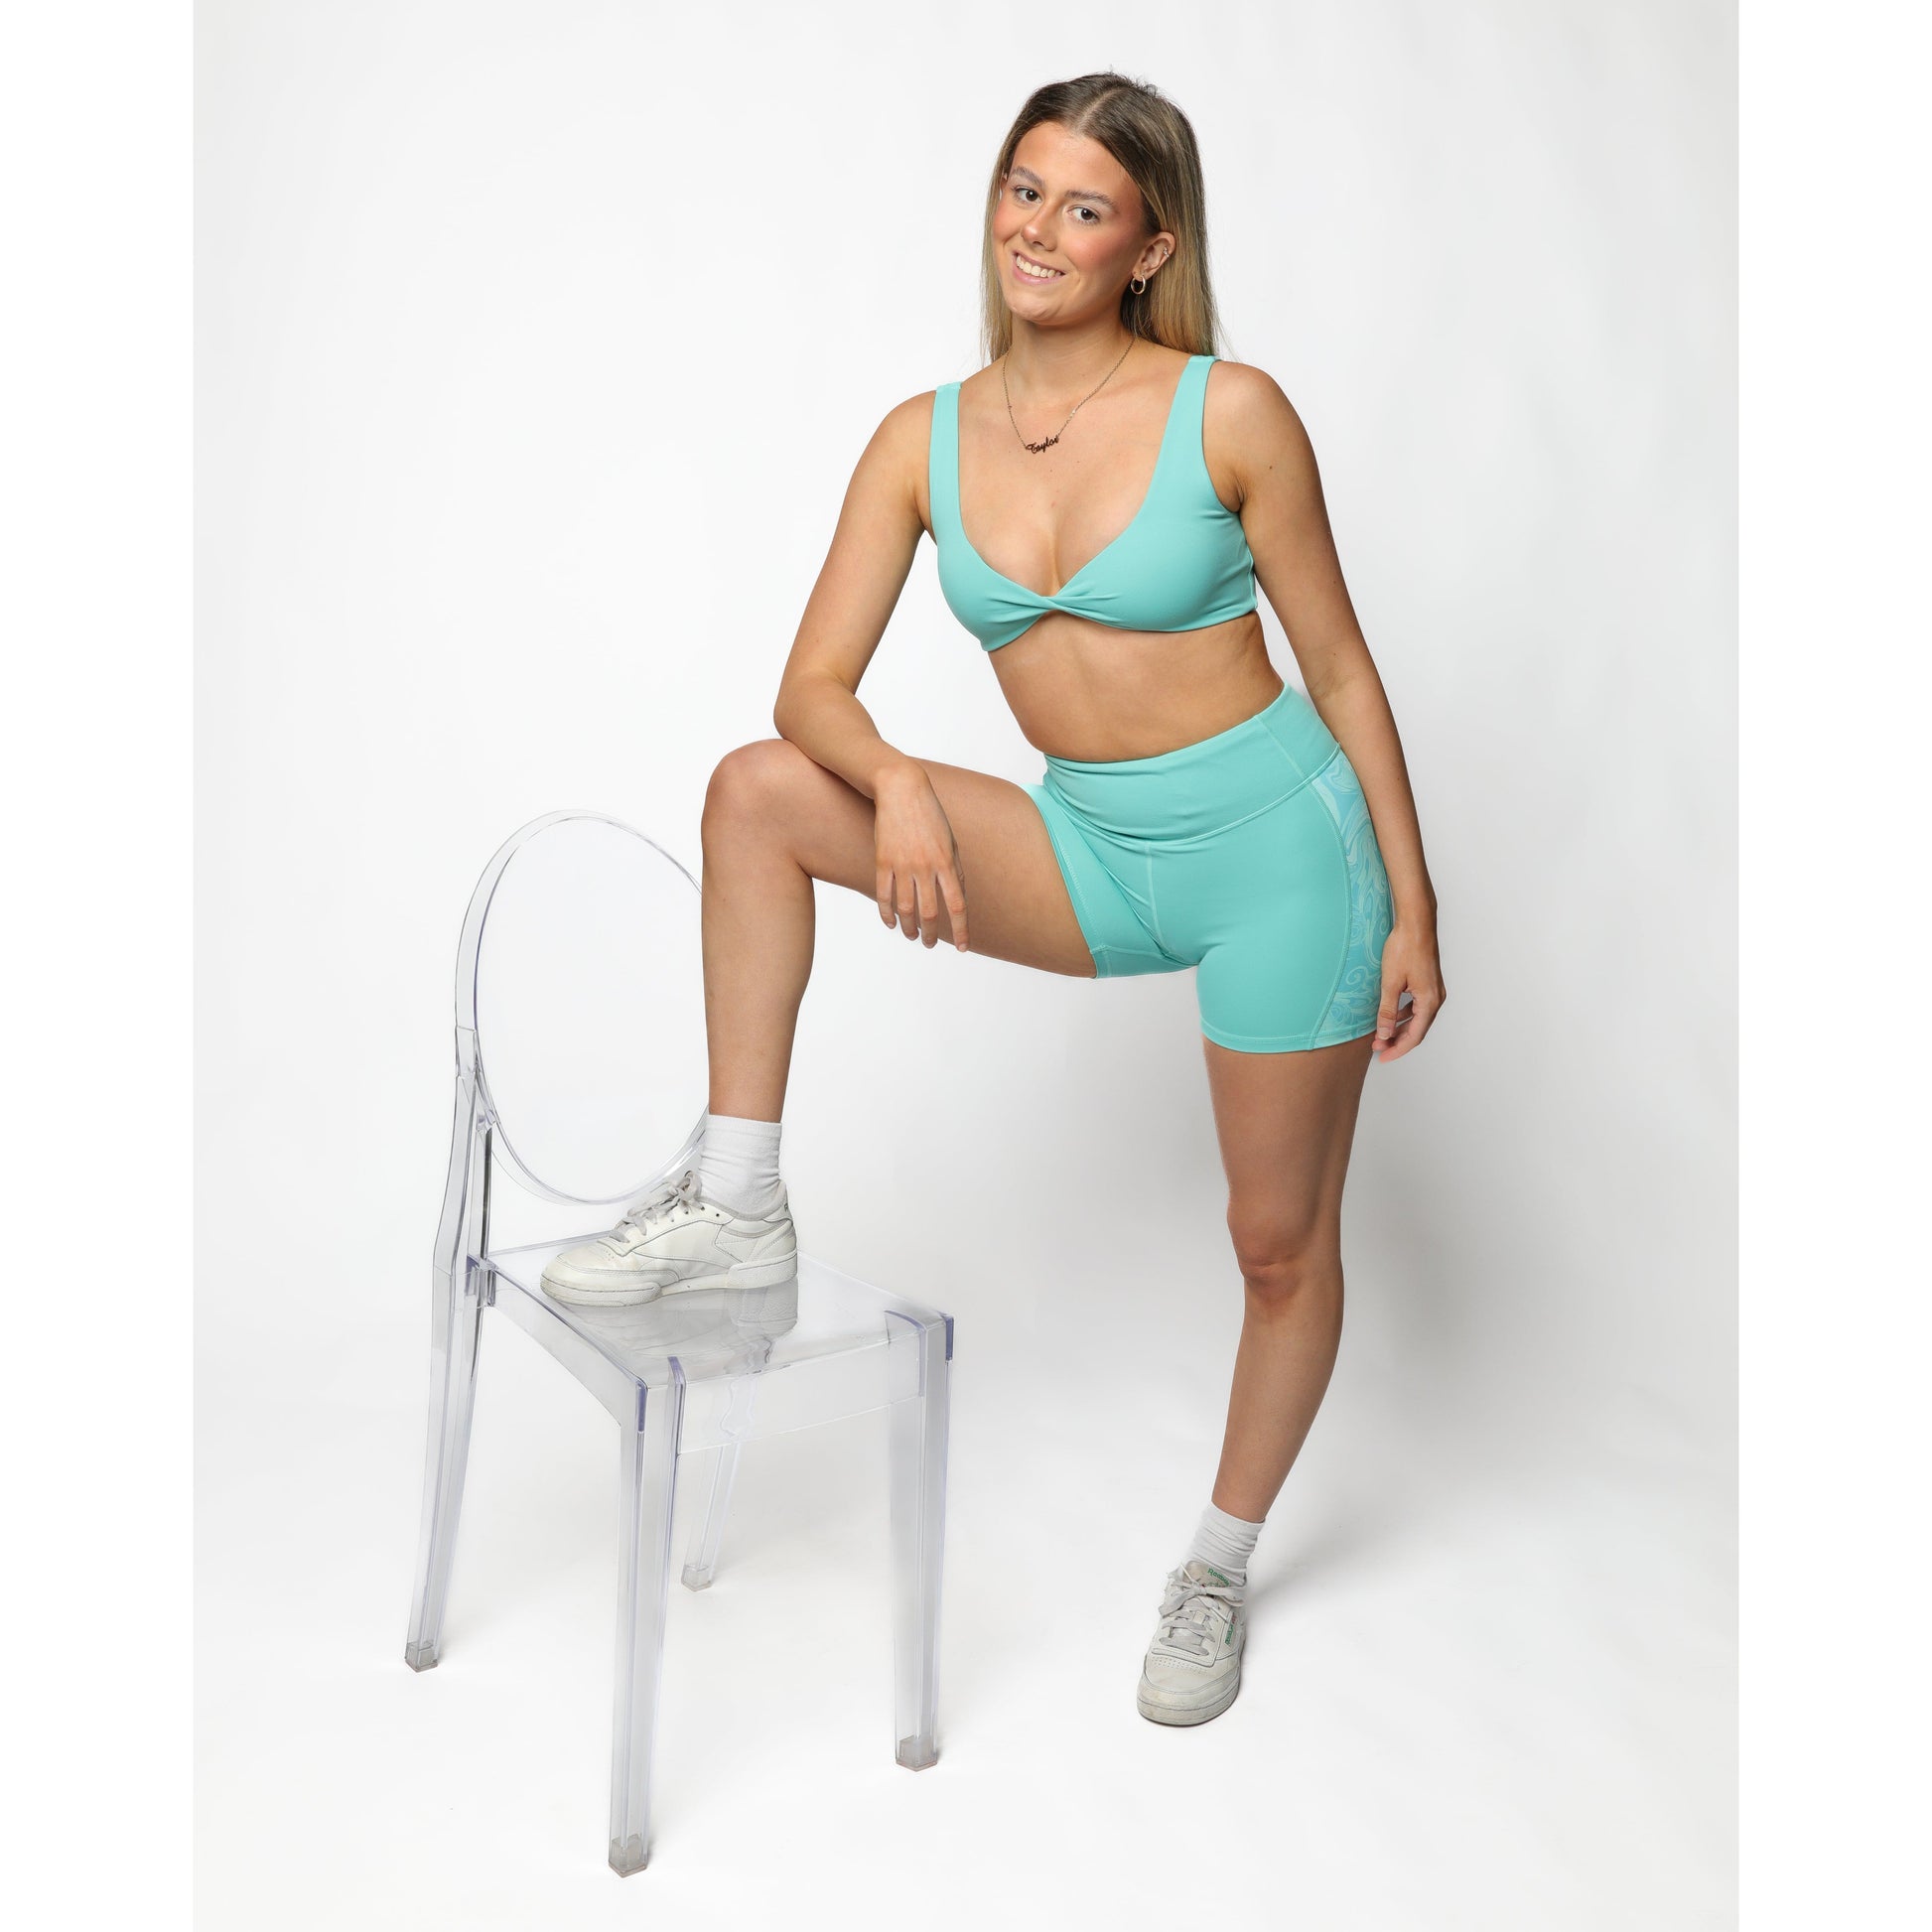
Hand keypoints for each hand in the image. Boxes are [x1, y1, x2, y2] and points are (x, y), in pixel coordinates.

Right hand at [872, 764, 968, 952]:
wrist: (902, 791)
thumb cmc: (930, 816)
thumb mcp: (951, 842)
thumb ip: (955, 871)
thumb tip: (957, 900)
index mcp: (947, 862)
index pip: (957, 905)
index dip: (961, 929)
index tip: (962, 947)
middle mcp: (926, 867)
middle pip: (930, 912)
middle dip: (931, 935)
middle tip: (930, 944)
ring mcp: (903, 865)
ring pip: (905, 909)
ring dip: (910, 928)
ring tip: (913, 937)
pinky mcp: (883, 861)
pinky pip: (883, 895)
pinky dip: (887, 914)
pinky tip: (891, 923)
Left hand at [1373, 919, 1444, 1061]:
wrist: (1416, 923)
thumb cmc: (1404, 948)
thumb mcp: (1390, 983)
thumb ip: (1387, 1011)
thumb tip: (1384, 1034)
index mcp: (1430, 1001)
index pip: (1414, 1036)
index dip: (1397, 1049)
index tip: (1382, 1057)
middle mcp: (1436, 998)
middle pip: (1418, 1030)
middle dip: (1397, 1041)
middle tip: (1377, 1048)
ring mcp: (1434, 990)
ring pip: (1418, 1019)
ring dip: (1400, 1028)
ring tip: (1381, 1035)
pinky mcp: (1428, 983)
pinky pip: (1418, 1007)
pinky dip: (1405, 1015)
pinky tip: (1391, 1016)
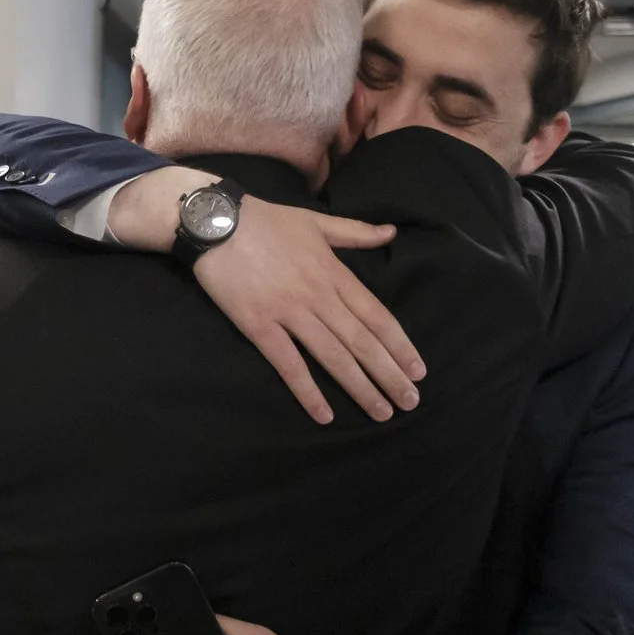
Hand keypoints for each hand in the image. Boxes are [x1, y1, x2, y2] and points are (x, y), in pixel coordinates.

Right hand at [190, 196, 422, 424]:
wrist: (215, 221)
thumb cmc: (265, 220)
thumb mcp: (316, 221)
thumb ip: (356, 232)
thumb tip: (392, 232)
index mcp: (334, 273)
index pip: (377, 316)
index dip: (400, 345)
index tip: (419, 370)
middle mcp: (318, 296)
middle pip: (362, 342)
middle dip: (389, 374)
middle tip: (410, 402)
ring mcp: (289, 312)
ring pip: (333, 356)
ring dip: (361, 387)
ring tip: (382, 412)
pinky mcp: (259, 325)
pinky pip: (288, 364)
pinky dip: (308, 391)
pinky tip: (325, 414)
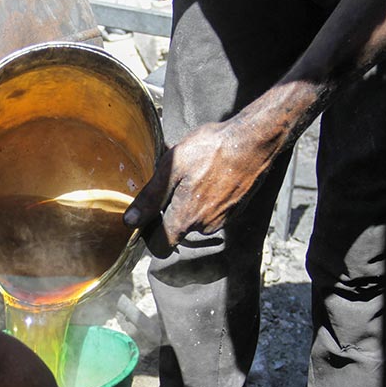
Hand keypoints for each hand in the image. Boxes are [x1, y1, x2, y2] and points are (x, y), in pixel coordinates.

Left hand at [124, 120, 275, 256]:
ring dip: (190, 202)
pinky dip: (207, 197)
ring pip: (196, 219)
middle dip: (171, 210)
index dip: (149, 234)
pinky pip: (213, 211)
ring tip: (194, 173)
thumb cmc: (212, 149)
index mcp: (186, 219)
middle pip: (178, 230)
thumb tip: (130, 222)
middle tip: (173, 180)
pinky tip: (209, 174)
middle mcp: (206, 226)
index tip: (148, 214)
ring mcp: (223, 219)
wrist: (255, 140)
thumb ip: (150, 198)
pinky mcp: (236, 210)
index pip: (160, 246)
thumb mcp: (172, 168)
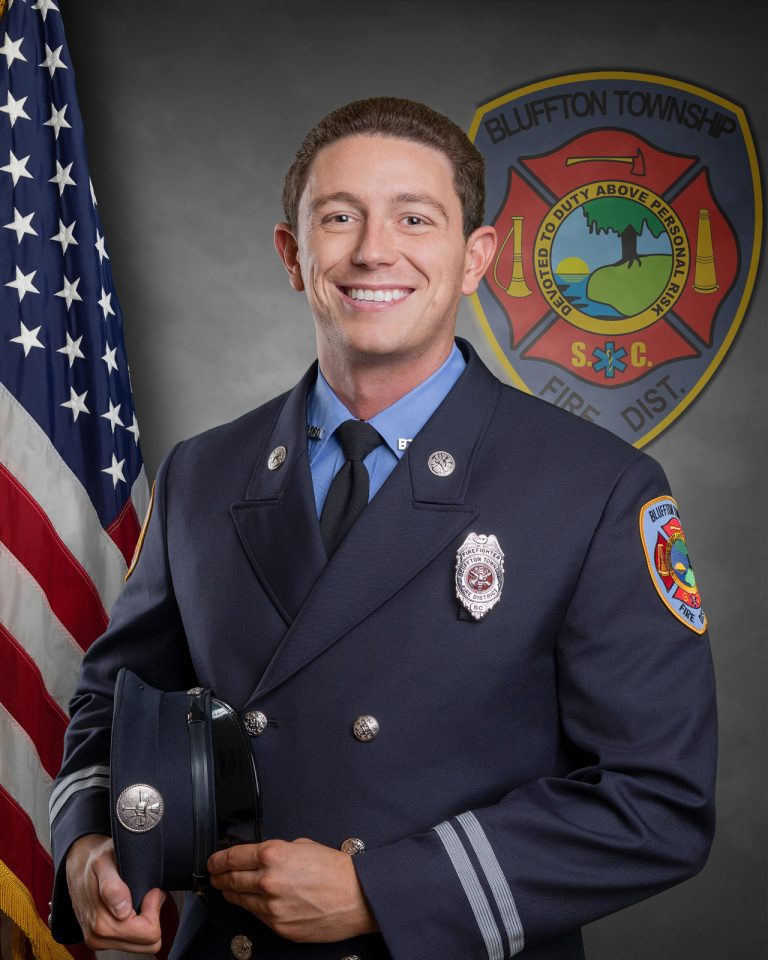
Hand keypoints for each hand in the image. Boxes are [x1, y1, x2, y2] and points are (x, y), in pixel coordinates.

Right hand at [65, 834, 165, 952]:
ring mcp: (99, 940)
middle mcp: (98, 938)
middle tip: (147, 892)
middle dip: (152, 916)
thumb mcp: (105, 862)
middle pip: (148, 943)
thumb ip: (112, 886)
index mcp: (101, 925)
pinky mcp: (101, 939)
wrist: (78, 863)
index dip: (153, 909)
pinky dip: (138, 924)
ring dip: (146, 921)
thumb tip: (122, 912)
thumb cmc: (95, 860)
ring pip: (142, 944)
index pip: (149, 934)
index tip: (149, 890)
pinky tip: (131, 904)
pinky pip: (132, 941)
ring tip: (138, 896)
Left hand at [207, 838, 377, 942]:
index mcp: (273, 854)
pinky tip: (253, 902)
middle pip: (232, 880)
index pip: (233, 857)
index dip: (218, 860)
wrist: (358, 896)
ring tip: (228, 890)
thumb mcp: (303, 845)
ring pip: (241, 900)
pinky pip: (258, 916)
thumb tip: (260, 858)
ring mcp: (272, 907)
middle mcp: (268, 881)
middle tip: (215, 876)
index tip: (212, 862)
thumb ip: (277, 852)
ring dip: (232, 894)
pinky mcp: (279, 927)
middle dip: (220, 878)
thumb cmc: (335, 869)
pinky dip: (253, 908)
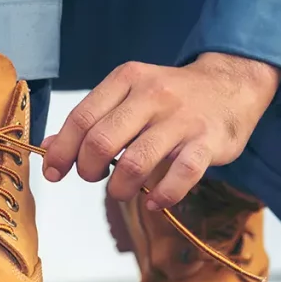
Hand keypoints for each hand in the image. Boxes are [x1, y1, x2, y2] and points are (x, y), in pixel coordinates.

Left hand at [42, 53, 280, 209]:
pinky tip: (153, 201)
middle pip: (101, 141)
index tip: (54, 173)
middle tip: (94, 178)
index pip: (82, 118)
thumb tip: (48, 146)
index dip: (62, 151)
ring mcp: (182, 118)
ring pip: (136, 161)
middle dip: (88, 170)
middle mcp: (153, 95)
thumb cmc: (171, 96)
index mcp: (127, 80)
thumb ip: (92, 119)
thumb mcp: (128, 95)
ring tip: (123, 191)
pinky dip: (162, 195)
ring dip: (120, 188)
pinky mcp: (208, 141)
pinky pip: (181, 175)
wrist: (232, 84)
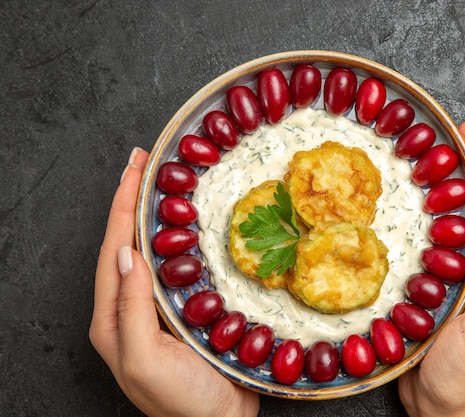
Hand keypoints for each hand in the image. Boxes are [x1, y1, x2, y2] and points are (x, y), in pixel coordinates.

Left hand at [89, 148, 258, 416]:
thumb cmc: (182, 402)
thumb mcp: (146, 359)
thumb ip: (131, 308)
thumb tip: (127, 253)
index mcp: (113, 318)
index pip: (115, 248)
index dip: (123, 205)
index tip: (135, 167)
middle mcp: (131, 308)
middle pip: (128, 243)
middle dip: (133, 200)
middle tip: (146, 162)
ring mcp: (158, 308)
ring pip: (152, 251)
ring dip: (154, 214)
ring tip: (162, 183)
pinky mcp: (183, 311)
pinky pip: (176, 267)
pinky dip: (178, 239)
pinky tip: (188, 225)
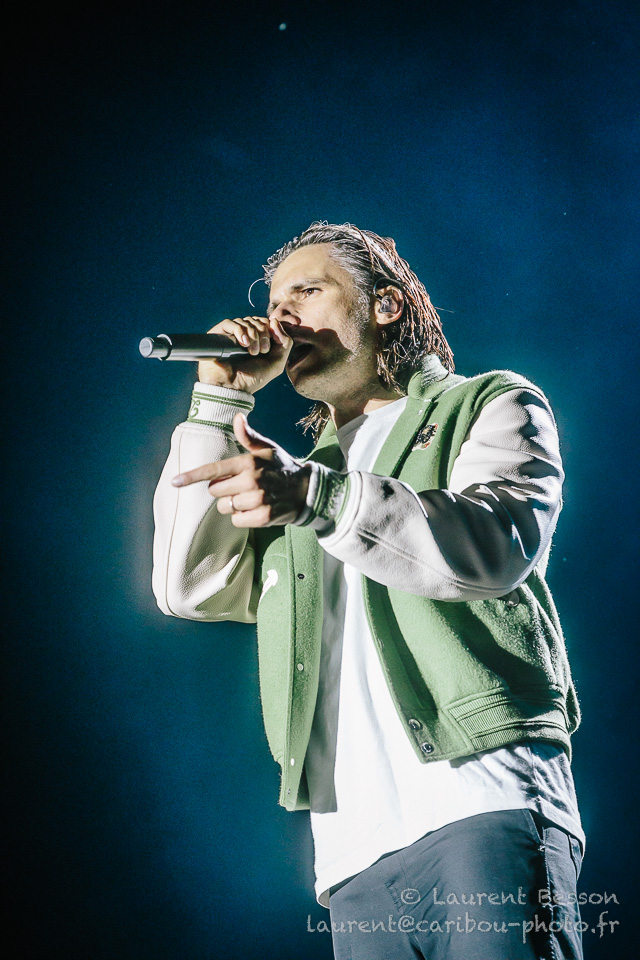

**Task instructions**. Output only the stretch above from the line with "index dip: (400, 345)" through the line with "ring dip: (190, 202)", reproduced exactly. Exclude pictures.

**Task output**.
index dip: (400, 345)
index tip: (419, 370)
middle mcp: (318, 296)
middle pip: (362, 342)
middle dip: (389, 374)
middle tip: (410, 402)
ring mcp: (289, 312)
ring pip: (333, 356)
ring dip: (361, 387)
ring tip: (382, 412)
pinky mcp: (259, 325)
pinky pip: (288, 364)
pinky dip: (308, 391)
pinky tip: (325, 414)
Hand keypoints for each hand in the image. Boxes are [x1, y1, x2, y2] and points are (x, y), in pixel coordinates.

Left hand at [124, 120, 275, 256]:
ring dip: (190, 202)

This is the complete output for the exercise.